In the years following the American Revolution, William Vernon continued to live here in this house. His son Samuel served in the war, and in 1784 married his cousin Elizabeth Almy. The couple lived here with his father, and had eleven children, nine of whom survived infancy. In the meantime, the younger William remained in France for many years, where he became a favorite in the court of Louis XVI. He remained in France through the French Revolution, but returned to Newport in 1796, bringing with him a significant collection of paintings that included a copy of the Mona Lisa that is reputed to have been painted by Leonardo da Vinci himself.

Both of the Vernon brothers were prominent men in Newport, with Samuel running a prosperous merchant business and serving as president of the Newport Bank and the Newport Insurance Company, while William was the secretary of the Redwood Library for many years. They inherited the property after their father’s death in 1806, owning it until William’s death in 1833 and Samuel’s a year later. However, the house would remain in the Vernon family until it was finally sold in 1872, 99 years after William Vernon purchased it from Metcalf Bowler.

For the rest of the 19th century, the house was used as offices. Tenants included prominent geologist Raphael Pumpelly, as well as architect Clarence S. Luce, both of whom had offices in the building in the early 1880s. In 1912, about a decade after the first photo was taken, the house was purchased by the Charity Organization Society, who did some restoration work. It was later the home of the Family Service Society until the 1960s, when it was sold and again became a private residence.

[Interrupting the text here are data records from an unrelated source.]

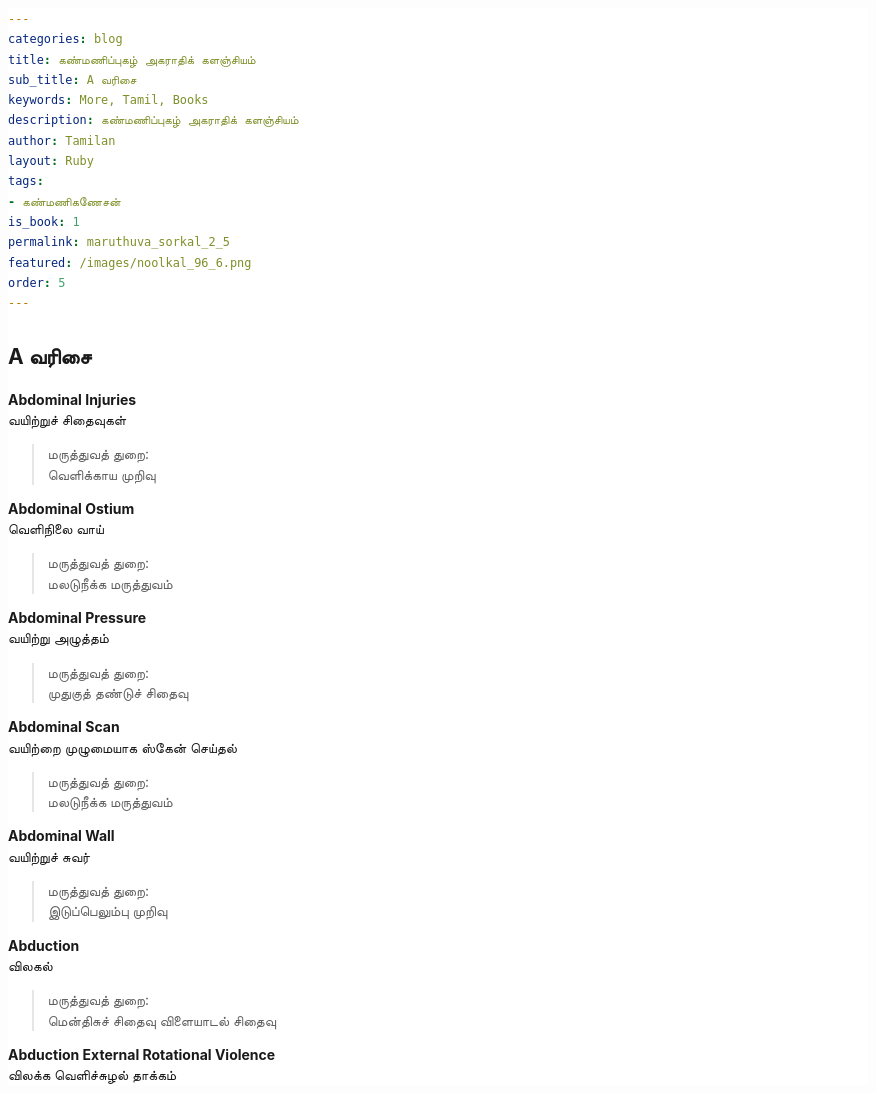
 ```yaml
---
categories: blog
title: கண்மணிப்புகழ் அகராதிக் களஞ்சியம்
sub_title: A வரிசை
keywords: More, Tamil, Books
description: கண்மணிப்புகழ் அகராதிக் களஞ்சியம்
author: Tamilan
layout: Ruby
tags:
- கண்மணிகணேசன்
is_book: 1
permalink: maruthuva_sorkal_2_5
featured: /images/noolkal_96_6.png
order: 5
---
```

## A வரிசை

**Abdominal Injuries**  
வயிற்றுச் சிதைவுகள்

> மருத்துவத் துறை:  
>  வெளிக்காய முறிவு

**Abdominal Ostium**  
வெளிநிலை வாய்

> மருத்துவத் துறை:  
>  மலடுநீக்க மருத்துவம்

**Abdominal Pressure**  
வயிற்று அழுத்தம்

> மருத்துவத் துறை:  
>  முதுகுத் தண்டுச் சிதைவு

**Abdominal Scan**  
வயிற்றை முழுமையாக ஸ்கேன் செய்தல்

> மருத்துவத் துறை:  
>  மலடுநீக்க மருத்துவம்

**Abdominal Wall**  
வயிற்றுச் சுவர்

> மருத்துவத் துறை:  
>  இடுப்பெலும்பு முறிவு

**Abduction**  
விலகல்

> மருத்துவத் துறை:  
>  மென்திசுச் சிதைவு விளையாடல் சிதைவு

**Abduction External Rotational Violence**  
விலக்க வெளிச்சுழல் தாக்கம்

Because of its historic and architectural significance, Vernon House was designated as a National Historic Landmark in 1968. Since then, it has been well-preserved, and there are hardly any noticeable differences between the photos aside from minor details such as the shutters, which may not have been original to the house anyway. The house remained privately owned until 2009, when it was donated to the Newport Restoration Foundation. This organization has preserved a number of historic properties in downtown Newport, and it continues to own Vernon House and rent it out as a residence.